If I want to prove the above statement, I need two directions.
$\Leftarrow$ Let $(a,n)=1.$ Then $ax+ny=1, x,y\in\mathbb{Z}$ Thus, $1-ax=ny \rightarrow \frac{1-ax}{n}=y$. Therefore, $ax\equiv{1}\mod{n}$. Under addition, then $[ax]n=[n], $ but since $[ax]=[a]$ since $x\in\mathbb{Z}$, then $[a]n=[0]$ Does this imply that $\langle{[a]}\rangle=\mathbb{Z}_n?$
$\Rightarrow$ Let $\langle{[a]}\rangle=\mathbb{Z}_n$ Thus, $\forall[x]\in\mathbb{Z}_n, [x]=[a]y, y=1..n.$ Using the argument above but backwards, can I use that to finish the proof?
Am I even on the right track. I feel that I am but feel I'm not wording it correctly...

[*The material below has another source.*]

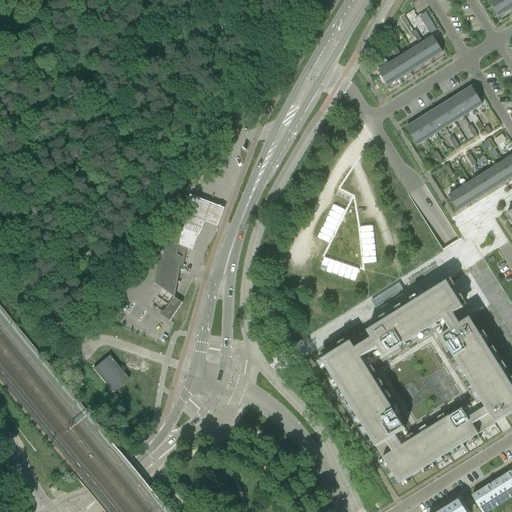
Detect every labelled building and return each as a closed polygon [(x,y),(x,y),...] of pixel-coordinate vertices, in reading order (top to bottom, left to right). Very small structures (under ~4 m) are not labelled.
[(491,0),(489,2),(495,11),(497,16),(499,18),(499,17),(500,17),(509,11),(504,2),(502,0),(491,0)] [(511,0),(502,0),(504,2),(509,11),(510,11),(510,10),(511,8),(511,0)] [(425,42),(421,44),(422,46),(425,50),(427,53),(431,59),(432,59),(441,53),(442,54),(442,53),(441,51),(438,47),(438,46),(432,37),(425,42)] [(421,44),(411,51),(416,60),(420,66),(422,65),(430,60),(431,60),(431,59),(427,53),(425,50),(422,46),(421,44)] [(400,57),(399,58),(405,67),(409,73),(409,74),(410,73),(411,72),(420,66),(420,67),(421,67),(420,66),(416,60),(411,51),(404,55),(400,57)] [(391,63),(389,64),(390,67),(395,74),(398,80),(399,80),(399,79),(401,78),(409,73),(405,67),(399,58),(391,63)] [(387,65),(378,71),(380,74),(386,85),(388,87),(388,86),(389,86),(398,80),(395,74),(390,67),(389,64),(387,65)] [(465,91),(462,93),(466,99),(468,103),(473,111),(482,105),(476,95),(471,88),(466,91),(466,90),(465,90),(465,91)] [(457,96),(452,99),(456,105),(463,117),(464,116),(473,111),(468,103),(466,99),(462,93),(457,96),(457,95),(457,96)] [(447,102),(443,105),(447,111),(454,123),(455,122),(463,117),(456,105),(452,99),(448,102),(447,102)] [(439,108),(434,111),(438,117),(445,128),(446,128),(454,123),(447,111),(443,105),(439,107),(438,107),(439,108)] [(429,114),(425,116),(429,123),(436,134),(437,133),(445,128),(438,117),(434,111),(429,114),(429,113),(428,113),(429,114)] [(420,119),(415,122),(420,129),(426,140),(427,139),(436,134),(429,123),(425,116),(421,119),(421,118),(420,119)] [(411,125),(406,128),(413,138),(417,146),(419,145),(426,140),(420,129),(415,122),(412,125),(411,124),(411,125)] [(511,156),(502,162),(503,163),(511,177),(511,156)] [(502,162),(492,169),(501,185),(507,181),(508,181),(508,180),(510,179),(511,179),(511,177),(503,163),(502,162)] [(486,173),(481,176),(491,191),(494,189),(495,189),(495,188),(497,187),(501,185),(492,169),(486,173)] [(481,176),(470,182),(480,198),(486,194),(486,195),(487,194),(490,192),(491,191),(481,176)] [(480,198),(470,182),(459,189),(469,205),(480,198)] [(459,189),(448,196),(458,212),(459,211),(465,207),(465,208),(466,208),(465,207),(469,205),(459,189)] [(184,229),(198,234),(202,223),(210,226),(217,228),(224,210),(217,207),(191,197),(189,197),(187,203),(183,215),(188,218),(184,229)] [(333,205),(331,210),(333,212),(342,216),(345,211),(336,206),(333,205)] [(330,211),(328,216),(331,217),(339,222),(342,216),(333,212),(330,211)] [(327,217),(325,221),(328,223),(337,227),(339,222),(330,218),(327,217)] [(325,222),(322,227),(323,228),(334,233),(336,227),(326,222),(325,222)] [(165,318),(170,321),(182,303),(181,302),(178,300),(175,298),(174,298),(178,277),(179,273),(180,265),(182,262),(184,263),(186,248),(192,251),(198,234),(184,229),(179,227),(158,258),(155,274),(154,283),(173,297),(164,311),(161,312),(159,314),(165,318)] [(322,228),(320,232),(322,234),(331,238),(334,233),(325,229),(322,228)] [(319,233),(317,238),(320,240),(328,244),(331,239),(322,234),(319,233)] [(321,267),(320,270),(325,272),(326,269),(330,260),(324,258),(321,267)] [(327,269),(326,272),(331,274),(332,271),(335,262),(330,260),(327,269)] [(336,262),(332,273),(332,274),(337,276),(337,275),(341,264),(336,262)] [(338,273),(338,276),(343,278),(344,275),(347,266),(342,264),(338,273)] [(344,275),(344,278),(349,280),(350,277),(353,268),(347,266),(344,275)] [(350,277),(350,280),(354,282),(356,279),(359,270),(353,268),(350,277)] [(399,312),(367,332),(351,342),(325,358),(321,361),(337,386),(377,449),(382,458),(396,481),(399,484),(427,467),(479,434),(495,424),(511,413),(511,386),(508,381),(469,319),(460,325),(453,315),(463,308),(447,282),(399,312)] [(370,301),(375,309),(403,291),(401,287),(399,284),(370,301)] [(108,356),(92,370),(112,394),(128,380),(108,356)] [(511,471),(502,477),(510,489),(511,487),(511,471)] [(502,477),(491,484),(499,496),(510,489),(502,477)] [(491,484),(481,490),(488,503),(499,496),(491,484)] [(511,487),(510,489),(499,496),(488,503),(479,508),(481,511),(486,511),(492,509),(494,507),(511,496),(511,487)] [(481,490),(472,496),(479,508),(488,503),(481,490)] [(465,511),(459,501),(440,511),(465,511)]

Hmm, your notation is confusing you. Normally one writes $\bar{a}$ for the class mod $n$ of $a$ in $\mathbb{Z}_n$. The order of $\bar{a}$ is the smallest natural number $k$ such that $k.\bar{a}\equiv 0$ mod $n$. Observe that $k \leqslant n$. Assume $gcd(a,n)=1$. Then from $n | k.a$ it follows that $ n|k$ and hence $k=n$, so $\bar{a}$ is a generator. The other way around, assume $\bar{a}$ has order $n$ and let $p$ be a prime that divides both $a$ and $n$. Then $\bar{a}.\frac{n}{p} \equiv \frac{a}{p}\bar{n} \equiv 0$ mod $n$, which shows that the order of $\bar{a}$ is smaller than $n$, a contradiction.